DATA SEGMENT:
________________________

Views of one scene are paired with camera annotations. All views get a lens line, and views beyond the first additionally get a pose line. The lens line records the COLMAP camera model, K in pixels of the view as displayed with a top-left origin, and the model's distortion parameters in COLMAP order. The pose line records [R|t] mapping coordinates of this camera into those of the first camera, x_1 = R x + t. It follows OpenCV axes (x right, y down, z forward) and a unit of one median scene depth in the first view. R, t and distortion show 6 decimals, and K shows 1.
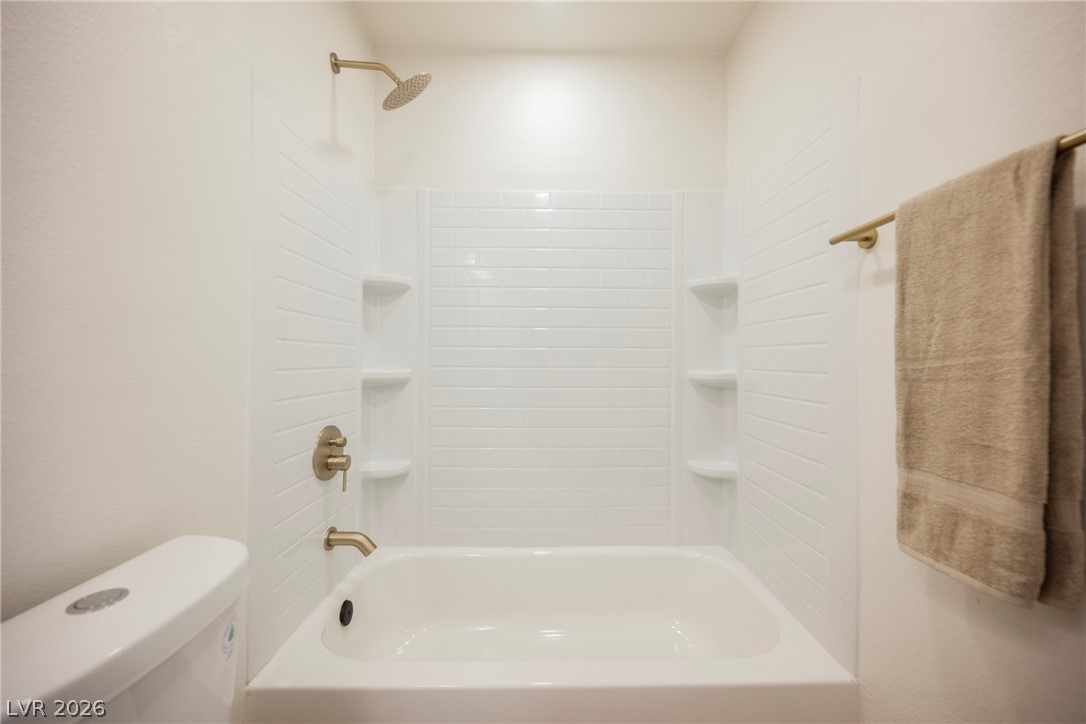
lens RADIAL K [[424.7, 0, 543.6], [0, 424.7, 358.0], [0, 0, 1]] dist [-0.000451, -0.000283]
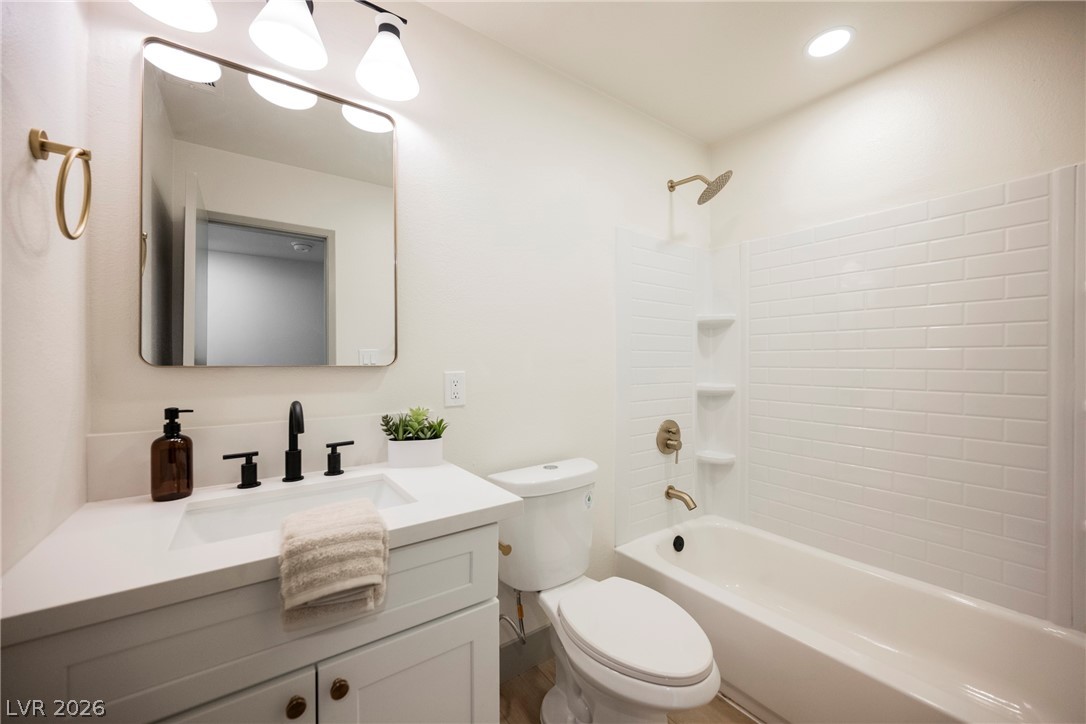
lens RADIAL K [[424.7, 0, 541.5], [0, 424.7, 360.4], [0, 0, 1]] dist [-0.000451, -0.000283]
pose [[0.579819, 0.003105, -0.814740, 0.487822], [0.003127, 0.999977, 0.006037, -0.068597], [0.814740, -0.006048, 0.579796, -0.280644]]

________________________

WHAT YOU WILL DO: Please reproduce every line of the listing above verbatim, leaving out the pictures.

TASK OUTPUT:
Views of one scene are paired with camera annotations. All views get a lens line, and views beyond the first additionally get a pose line. The lens line records the COLMAP camera model, K in pixels of the view as displayed with a top-left origin, and the model's distortion parameters in COLMAP order. The pose line records [R|t] mapping coordinates of this camera into those of the first camera, x_1 = R x + t. It follows OpenCV axes (x right, y down, z forward) and a unit of one median scene depth in the first view. R, t and distortion show 6 decimals, and K shows 1.
lens RADIAL K [[424.7, 0, 543.6], [0, 424.7, 358.0], [0, 0, 1]] dist [-0.000451, -0.000283]
lens RADIAL K [[424.7, 0, 541.5], [0, 424.7, 360.4], [0, 0, 1]] dist [-0.000451, -0.000283]
pose [[0.579819, 0.003105, -0.814740, 0.487822], [0.003127, 0.999977, 0.006037, -0.068597], [0.814740, -0.006048, 0.579796, -0.280644]]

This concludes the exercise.